**Passage to read:**
Oil prices continue to fall as coronavirus fears hurt energy markets

oil prices

While biotech and healthcare stocks have enjoyed some gains, with companies directly involved in working on a coronavirus vaccine surging the most, other markets have been harshly hit by the ongoing epidemic. Global energy markets have been taking a pounding over the past few days, with oil prices in particular dipping on Monday as the death toll continues to grow.

Prices of international benchmark Brent crude fell down to as low as$54.17 per barrel on Monday, which is a 4% drop and represents the lowest price seen in over a year. So far, the commodity has lost over 20 percent of its price since early January, where prices were hovering around $70 per barrel. That’s a substantial decline for such a short period, one that has left many oil-producing nations worried about what to do next.

OPEC and its ally countries are now considering emergency production cuts as prices seem to have reached a bear market. Back in 2019, the group of countries stated that they consider $50 the minimum price they would let oil fall before implementing new price cuts. Although the biggest problem at the time was the growing energy output from America, coronavirus fears have now become the dominant reason for the global energy market’s recent losses.

According to the Financial Times, the Kremlin has confirmed that Vladimir Putin had taken a call from Saudi Arabia’s King Salman, with a major point of discussion being the global oil market and efforts to stabilize prices. Both sides were apparently ready to “further co-ordinate their actions…to ensure stability on the global oil market” ahead of the upcoming meeting between oil producing nations.

(Saved entries)

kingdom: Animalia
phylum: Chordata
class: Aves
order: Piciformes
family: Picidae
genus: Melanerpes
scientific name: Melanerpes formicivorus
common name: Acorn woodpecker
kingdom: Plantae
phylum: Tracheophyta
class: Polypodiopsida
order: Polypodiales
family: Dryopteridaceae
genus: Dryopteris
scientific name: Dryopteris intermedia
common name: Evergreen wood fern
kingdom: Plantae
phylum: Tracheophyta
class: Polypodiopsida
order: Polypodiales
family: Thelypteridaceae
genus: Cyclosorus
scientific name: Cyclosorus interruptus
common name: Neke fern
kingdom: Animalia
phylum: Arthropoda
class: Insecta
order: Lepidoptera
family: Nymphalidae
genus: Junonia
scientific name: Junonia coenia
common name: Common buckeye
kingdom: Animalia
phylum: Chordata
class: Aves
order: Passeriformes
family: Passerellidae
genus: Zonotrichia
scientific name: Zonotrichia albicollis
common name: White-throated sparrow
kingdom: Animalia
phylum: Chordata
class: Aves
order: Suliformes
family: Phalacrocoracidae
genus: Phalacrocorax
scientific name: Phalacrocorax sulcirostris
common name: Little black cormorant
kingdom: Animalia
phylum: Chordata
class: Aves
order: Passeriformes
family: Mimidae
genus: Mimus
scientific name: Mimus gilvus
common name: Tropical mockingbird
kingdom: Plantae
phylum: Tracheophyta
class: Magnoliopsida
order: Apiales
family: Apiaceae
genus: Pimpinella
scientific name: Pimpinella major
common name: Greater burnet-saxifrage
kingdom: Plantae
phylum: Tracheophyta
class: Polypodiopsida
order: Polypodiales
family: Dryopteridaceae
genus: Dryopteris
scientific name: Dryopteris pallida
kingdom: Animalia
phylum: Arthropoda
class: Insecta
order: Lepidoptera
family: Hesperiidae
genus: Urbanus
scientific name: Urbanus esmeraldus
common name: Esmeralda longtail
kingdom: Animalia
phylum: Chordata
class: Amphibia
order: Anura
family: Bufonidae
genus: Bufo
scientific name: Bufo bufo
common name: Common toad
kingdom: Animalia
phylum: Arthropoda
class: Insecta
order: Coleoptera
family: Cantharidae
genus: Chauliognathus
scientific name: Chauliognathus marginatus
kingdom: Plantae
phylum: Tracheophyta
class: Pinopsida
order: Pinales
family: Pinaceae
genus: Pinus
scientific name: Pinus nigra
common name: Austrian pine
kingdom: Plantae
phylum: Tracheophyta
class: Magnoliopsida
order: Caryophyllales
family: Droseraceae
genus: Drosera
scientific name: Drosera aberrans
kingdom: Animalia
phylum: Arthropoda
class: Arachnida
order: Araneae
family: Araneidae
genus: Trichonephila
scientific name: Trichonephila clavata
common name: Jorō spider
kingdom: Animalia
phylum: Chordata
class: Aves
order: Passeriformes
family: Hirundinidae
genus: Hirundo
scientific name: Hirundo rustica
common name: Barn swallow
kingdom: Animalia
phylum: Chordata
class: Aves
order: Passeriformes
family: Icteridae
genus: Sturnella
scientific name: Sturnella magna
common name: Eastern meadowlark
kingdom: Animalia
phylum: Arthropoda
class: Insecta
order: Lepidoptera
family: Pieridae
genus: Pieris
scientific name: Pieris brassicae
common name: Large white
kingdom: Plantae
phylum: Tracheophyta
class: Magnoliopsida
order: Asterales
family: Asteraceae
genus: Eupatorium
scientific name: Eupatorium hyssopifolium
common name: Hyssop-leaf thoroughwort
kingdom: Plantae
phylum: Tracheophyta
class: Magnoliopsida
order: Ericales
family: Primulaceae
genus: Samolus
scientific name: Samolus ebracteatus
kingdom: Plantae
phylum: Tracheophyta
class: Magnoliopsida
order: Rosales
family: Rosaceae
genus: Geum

**Work required:**
Extract the complete oil price article, keeping every word unchanged from the headline through the last sentence. Work from the oil price article alone.

**Answer to the problem:**
Oil prices continue to fall as coronavirus fears hurt energy markets

oil prices

While biotech and healthcare stocks have enjoyed some gains, with companies directly involved in working on a coronavirus vaccine surging the most, other markets have been harshly hit by the ongoing epidemic. Global energy markets have been taking a pounding over the past few days, with oil prices in particular dipping on Monday as the death toll continues to grow.

Prices of international benchmark Brent crude fell down to as low as$54.17 per barrel on Monday, which is a 4% drop and represents the lowest price seen in over a year. So far, the commodity has lost over 20 percent of its price since early January, where prices were hovering around $70 per barrel. That’s a substantial decline for such a short period, one that has left many oil-producing nations worried about what to do next.

OPEC and its ally countries are now considering emergency production cuts as prices seem to have reached a bear market. Back in 2019, the group of countries stated that they consider $50 the minimum price they would let oil fall before implementing new price cuts. Although the biggest problem at the time was the growing energy output from America, coronavirus fears have now become the dominant reason for the global energy market’s recent losses.

According to the Financial Times, the Kremlin has confirmed that Vladimir Putin had taken a call from Saudi Arabia’s King Salman, with a major point of discussion being the global oil market and efforts to stabilize prices. Both sides were apparently ready to “further co-ordinate their actions…to ensure stability on the global oil market” ahead of the upcoming meeting between oil producing nations.